PROBLEM STATEMENT - Whenever a line in the material below contains "Company", copy that line.

(RECORDS FOR THIS EXERCISE begins)

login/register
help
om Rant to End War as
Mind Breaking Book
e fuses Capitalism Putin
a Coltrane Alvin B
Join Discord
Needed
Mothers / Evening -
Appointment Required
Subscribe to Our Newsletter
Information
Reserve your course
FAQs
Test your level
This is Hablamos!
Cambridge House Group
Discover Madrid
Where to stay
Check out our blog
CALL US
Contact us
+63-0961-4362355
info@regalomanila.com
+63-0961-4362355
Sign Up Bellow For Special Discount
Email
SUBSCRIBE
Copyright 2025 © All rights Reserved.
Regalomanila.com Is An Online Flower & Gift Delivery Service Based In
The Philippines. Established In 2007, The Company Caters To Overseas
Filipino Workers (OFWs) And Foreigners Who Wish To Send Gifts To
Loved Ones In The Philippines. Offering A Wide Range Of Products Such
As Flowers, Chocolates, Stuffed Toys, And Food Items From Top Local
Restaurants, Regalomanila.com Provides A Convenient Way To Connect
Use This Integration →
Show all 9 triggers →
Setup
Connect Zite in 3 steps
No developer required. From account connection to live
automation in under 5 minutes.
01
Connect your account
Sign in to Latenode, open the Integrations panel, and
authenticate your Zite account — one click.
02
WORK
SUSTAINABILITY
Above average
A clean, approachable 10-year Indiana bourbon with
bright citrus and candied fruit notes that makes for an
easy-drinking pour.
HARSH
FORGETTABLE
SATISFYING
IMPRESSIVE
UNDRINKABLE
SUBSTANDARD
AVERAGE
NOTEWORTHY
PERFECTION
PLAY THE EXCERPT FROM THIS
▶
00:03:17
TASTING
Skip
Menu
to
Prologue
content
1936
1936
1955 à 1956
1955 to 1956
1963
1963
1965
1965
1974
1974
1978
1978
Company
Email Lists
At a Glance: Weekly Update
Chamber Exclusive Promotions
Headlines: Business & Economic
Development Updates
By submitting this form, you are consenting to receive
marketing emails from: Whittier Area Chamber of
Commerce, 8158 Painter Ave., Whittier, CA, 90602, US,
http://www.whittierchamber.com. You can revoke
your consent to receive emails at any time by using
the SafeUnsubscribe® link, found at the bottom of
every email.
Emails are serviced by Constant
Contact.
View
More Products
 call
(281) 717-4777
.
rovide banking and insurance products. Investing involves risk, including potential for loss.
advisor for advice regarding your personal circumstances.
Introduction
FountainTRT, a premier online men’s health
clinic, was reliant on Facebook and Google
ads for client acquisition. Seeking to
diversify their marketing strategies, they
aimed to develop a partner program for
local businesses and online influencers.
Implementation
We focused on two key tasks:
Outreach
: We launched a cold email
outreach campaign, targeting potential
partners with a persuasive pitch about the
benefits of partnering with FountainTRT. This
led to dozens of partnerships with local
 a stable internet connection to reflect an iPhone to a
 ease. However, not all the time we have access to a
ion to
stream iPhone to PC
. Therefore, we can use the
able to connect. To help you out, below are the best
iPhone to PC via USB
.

(RECORDS FOR THIS EXERCISE ends)

ANSWER TO THE PROBLEM -
The Philippines. Established In 2007, The Company Caters To Overseas
Company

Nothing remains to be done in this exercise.